The task: From the line containing "pinky mcp: (1299, 810)" down to the line containing "thumb tip: (1164, 780)" in the records below, reproduce every line exactly, ends included, and omit all others.

==== Available data ====

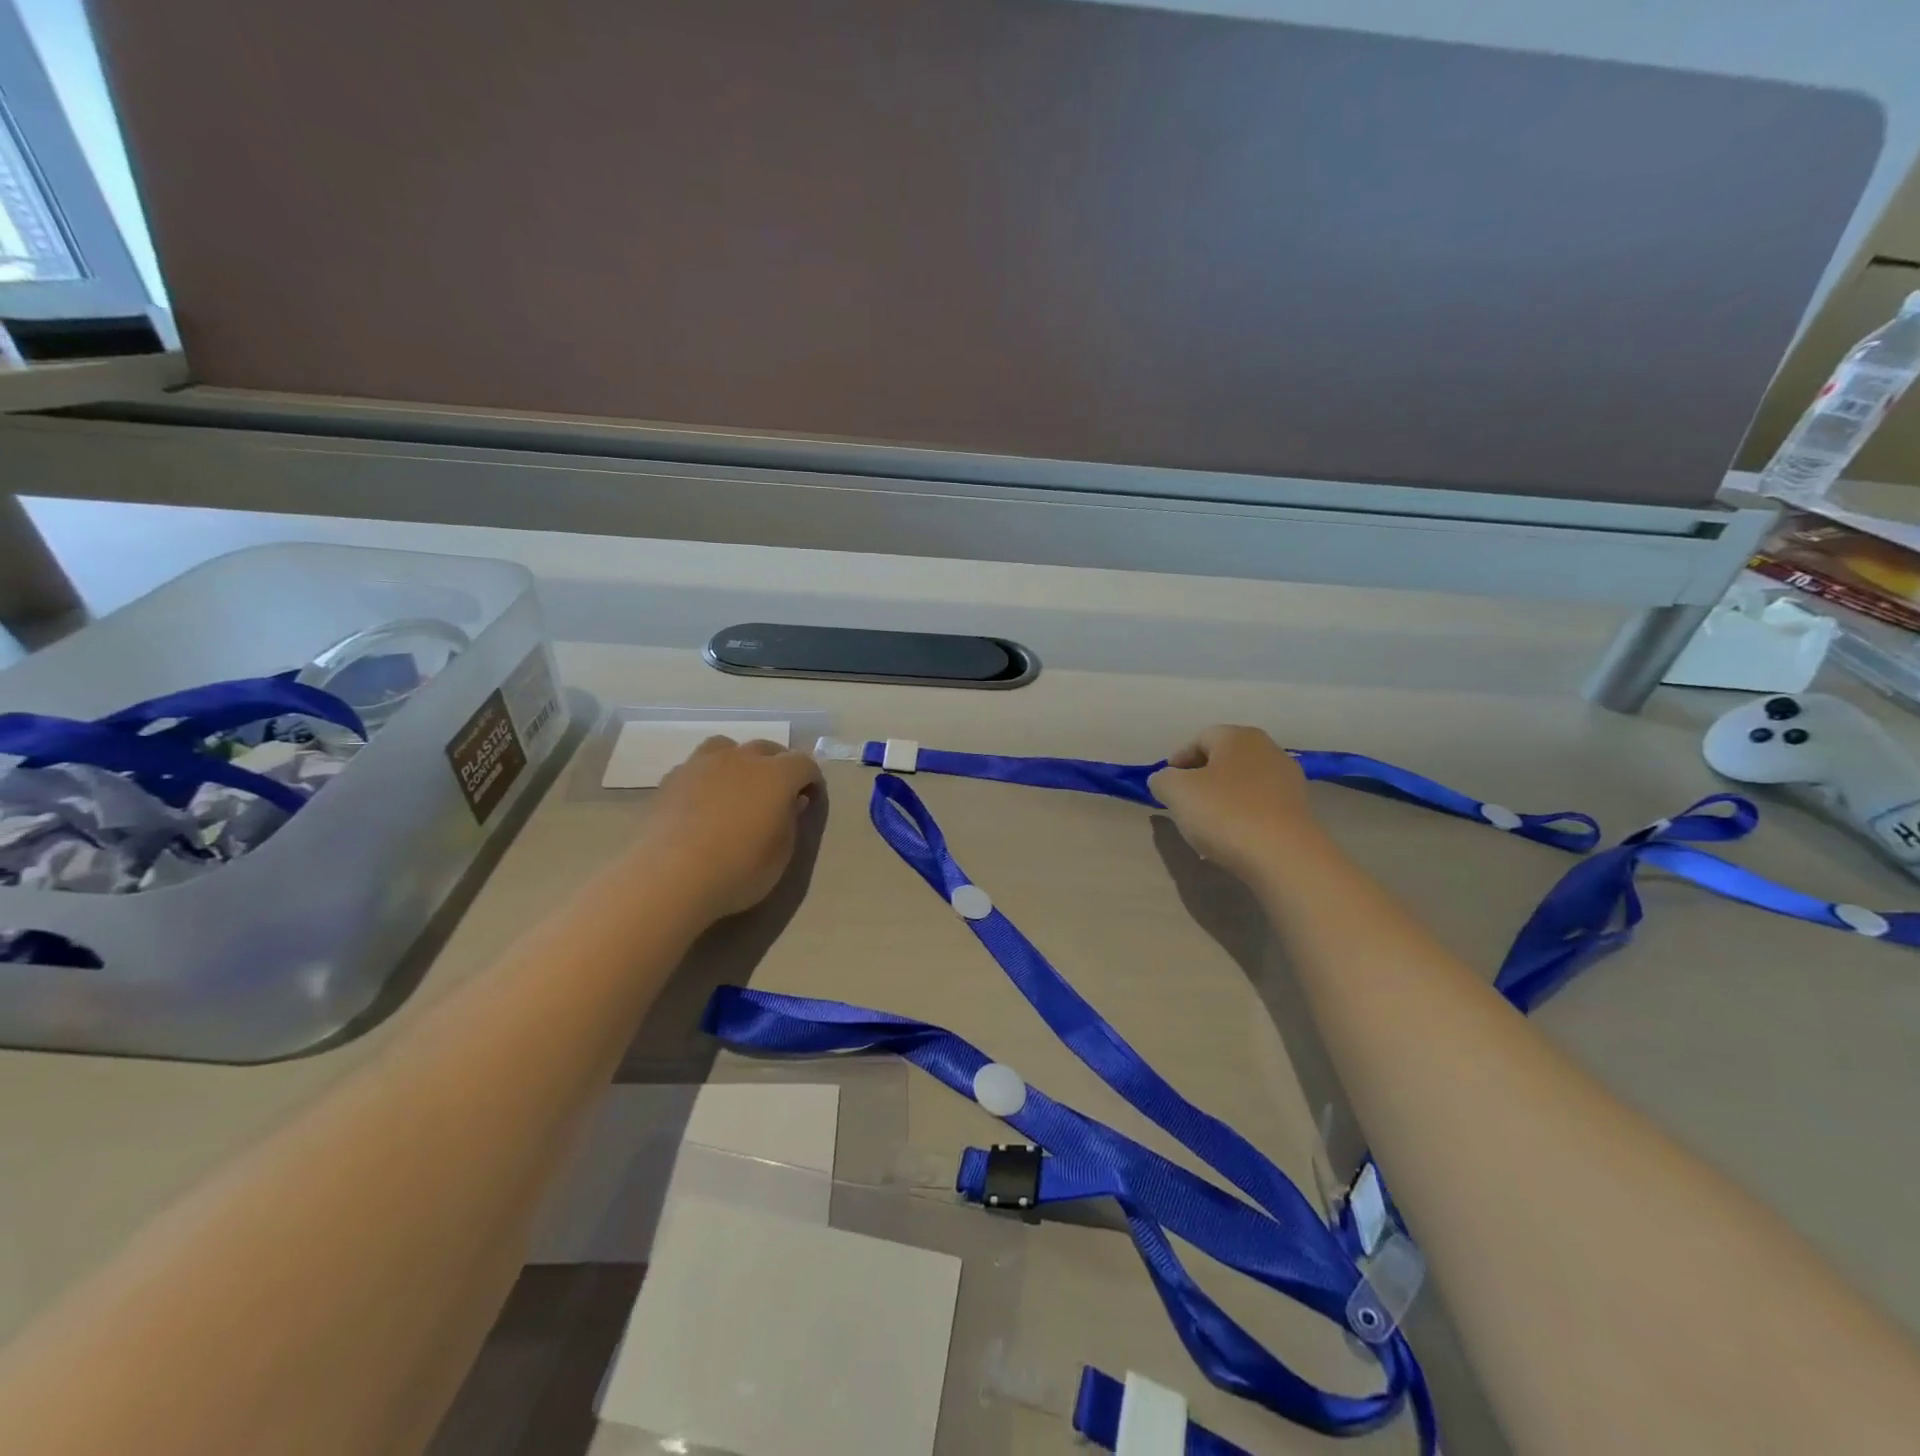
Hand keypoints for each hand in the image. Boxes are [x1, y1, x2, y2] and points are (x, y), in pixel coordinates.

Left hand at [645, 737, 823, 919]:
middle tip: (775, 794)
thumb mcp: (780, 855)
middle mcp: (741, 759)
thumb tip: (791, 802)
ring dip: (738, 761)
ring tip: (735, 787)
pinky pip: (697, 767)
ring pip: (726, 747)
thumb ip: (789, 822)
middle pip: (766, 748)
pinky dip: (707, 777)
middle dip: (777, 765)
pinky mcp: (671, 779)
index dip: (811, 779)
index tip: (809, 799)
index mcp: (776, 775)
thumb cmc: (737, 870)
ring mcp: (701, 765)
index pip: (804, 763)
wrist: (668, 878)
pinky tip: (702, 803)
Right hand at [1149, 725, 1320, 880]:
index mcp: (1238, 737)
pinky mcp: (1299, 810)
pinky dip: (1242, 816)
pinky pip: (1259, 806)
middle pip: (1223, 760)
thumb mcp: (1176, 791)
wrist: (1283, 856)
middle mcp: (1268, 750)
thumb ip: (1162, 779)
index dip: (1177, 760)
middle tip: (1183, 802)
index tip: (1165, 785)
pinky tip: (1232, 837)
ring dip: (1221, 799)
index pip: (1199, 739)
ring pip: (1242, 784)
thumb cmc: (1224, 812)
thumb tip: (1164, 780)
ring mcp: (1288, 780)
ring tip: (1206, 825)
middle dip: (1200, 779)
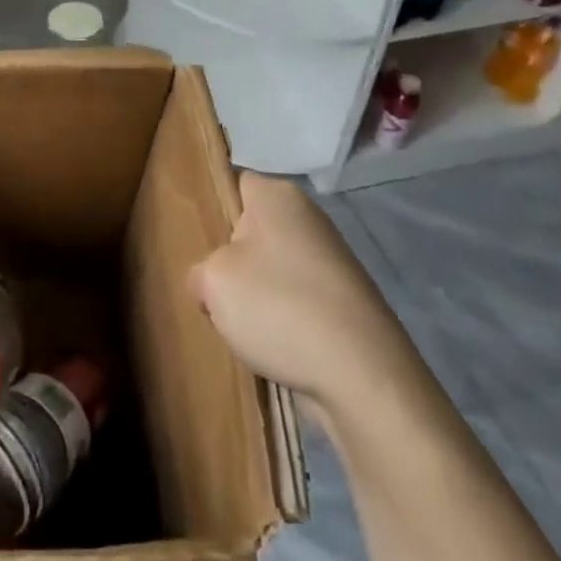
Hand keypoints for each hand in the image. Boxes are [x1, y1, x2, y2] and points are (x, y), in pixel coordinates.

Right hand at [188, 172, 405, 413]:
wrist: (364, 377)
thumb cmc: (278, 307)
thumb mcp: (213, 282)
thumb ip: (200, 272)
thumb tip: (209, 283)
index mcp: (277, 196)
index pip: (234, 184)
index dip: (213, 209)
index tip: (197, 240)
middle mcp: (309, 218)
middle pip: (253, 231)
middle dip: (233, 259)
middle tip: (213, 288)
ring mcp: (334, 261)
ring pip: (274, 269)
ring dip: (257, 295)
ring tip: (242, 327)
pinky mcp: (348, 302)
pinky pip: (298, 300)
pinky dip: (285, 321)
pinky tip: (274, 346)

====
==== Available data ====

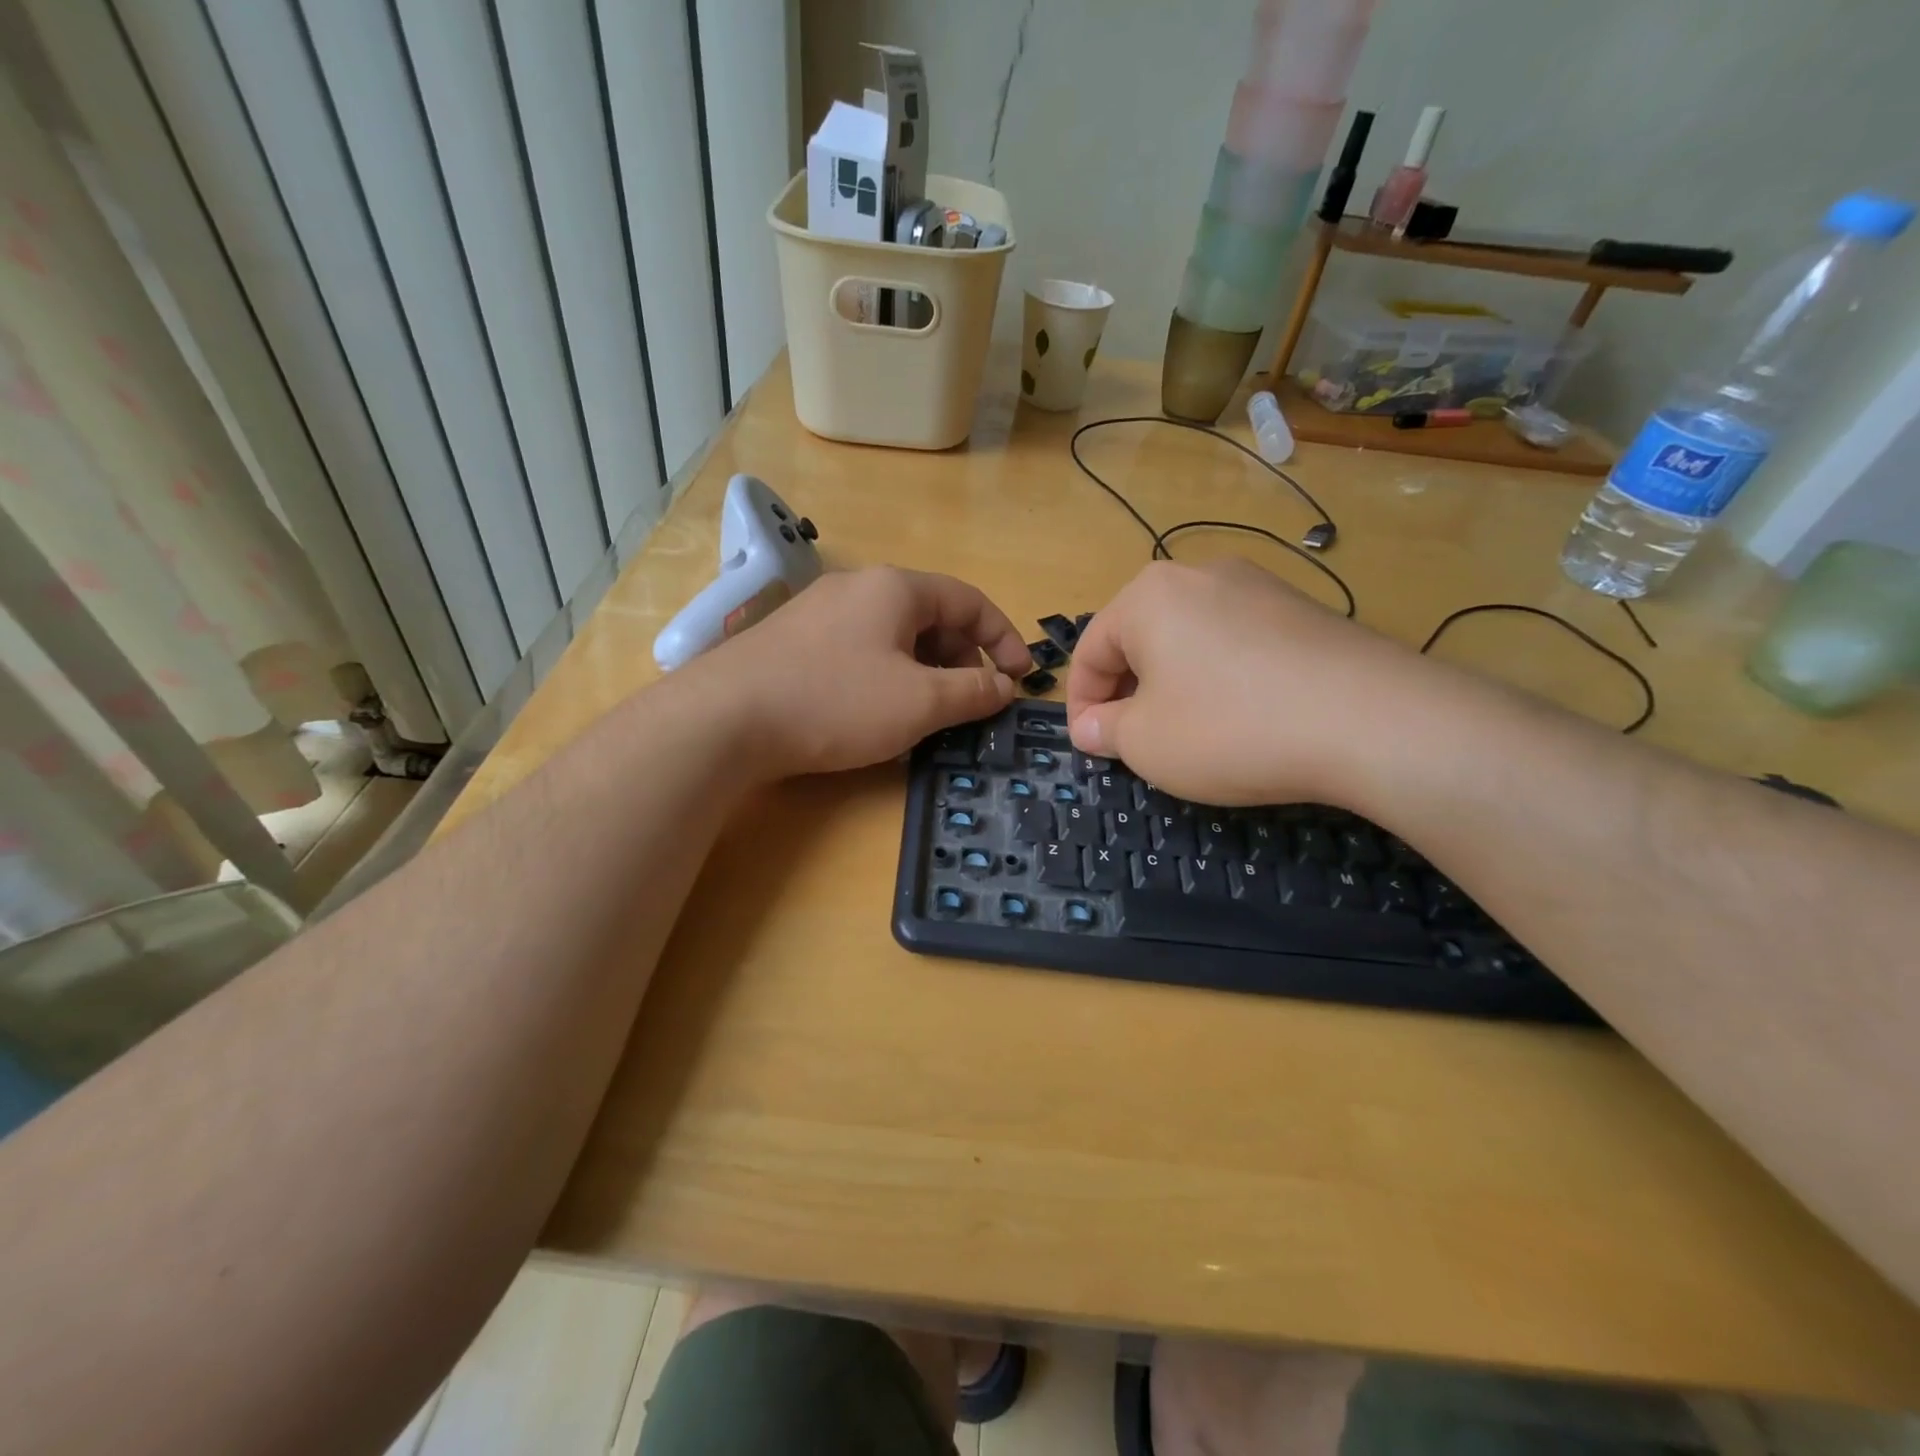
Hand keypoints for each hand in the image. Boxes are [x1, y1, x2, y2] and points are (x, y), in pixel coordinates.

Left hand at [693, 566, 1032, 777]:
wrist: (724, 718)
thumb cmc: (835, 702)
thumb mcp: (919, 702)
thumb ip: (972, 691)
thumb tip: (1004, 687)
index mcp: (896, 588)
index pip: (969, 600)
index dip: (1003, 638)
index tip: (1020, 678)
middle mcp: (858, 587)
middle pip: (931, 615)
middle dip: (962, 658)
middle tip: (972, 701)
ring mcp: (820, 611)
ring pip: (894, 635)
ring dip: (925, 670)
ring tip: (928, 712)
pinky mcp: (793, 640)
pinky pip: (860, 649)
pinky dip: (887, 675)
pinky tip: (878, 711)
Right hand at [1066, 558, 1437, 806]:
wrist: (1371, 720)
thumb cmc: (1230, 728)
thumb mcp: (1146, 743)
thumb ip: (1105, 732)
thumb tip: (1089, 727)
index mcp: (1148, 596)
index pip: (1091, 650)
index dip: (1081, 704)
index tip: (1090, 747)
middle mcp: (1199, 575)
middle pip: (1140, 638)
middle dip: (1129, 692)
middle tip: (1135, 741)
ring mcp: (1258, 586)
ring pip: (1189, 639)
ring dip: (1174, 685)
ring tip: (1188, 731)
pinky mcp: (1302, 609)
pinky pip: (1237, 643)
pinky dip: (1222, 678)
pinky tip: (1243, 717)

====
==== Available data ====

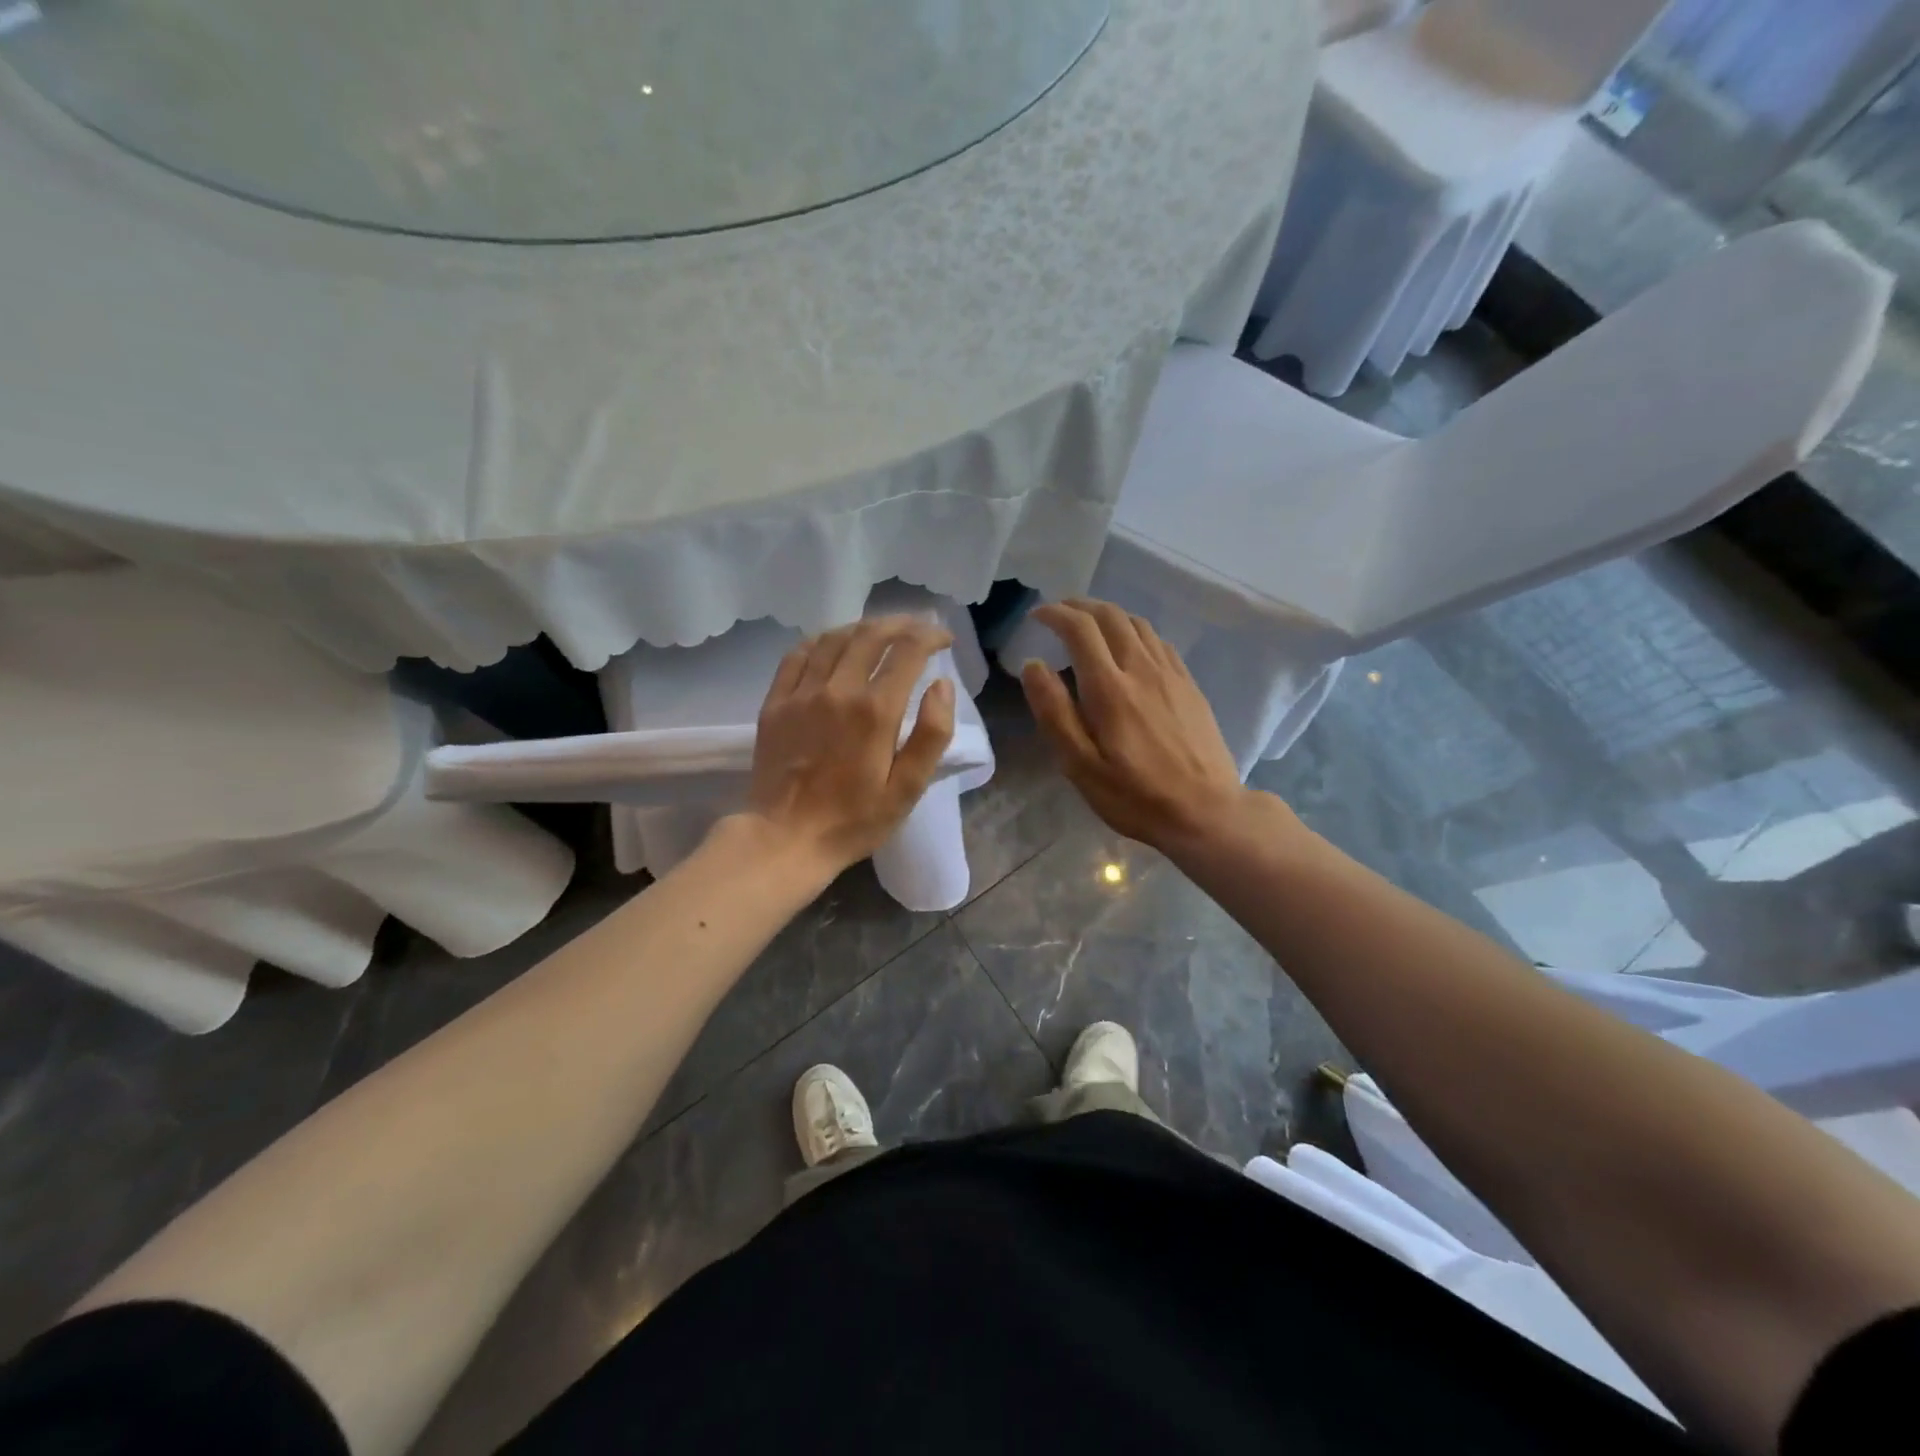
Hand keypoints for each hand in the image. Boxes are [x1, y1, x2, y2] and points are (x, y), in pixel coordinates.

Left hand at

====

Task output:
pinky mcp: (1299, 810)
pinky dip: (1242, 816)
pinky pip: (1259, 806)
middle pip: (1223, 760)
thumb mcp: (1176, 791)
wrist: (1283, 856)
middle mcp: (1268, 750)
thumb ip: (1162, 779)
index dip: (1177, 760)
middle tip: (1183, 802)
index tip: (1165, 785)
pinky tip: (1232, 837)
ring dip: (1221, 799)
index pip: (1199, 739)
ring pip: (1242, 784)
thumb cmc: (1224, 812)
thumb tip: (1164, 780)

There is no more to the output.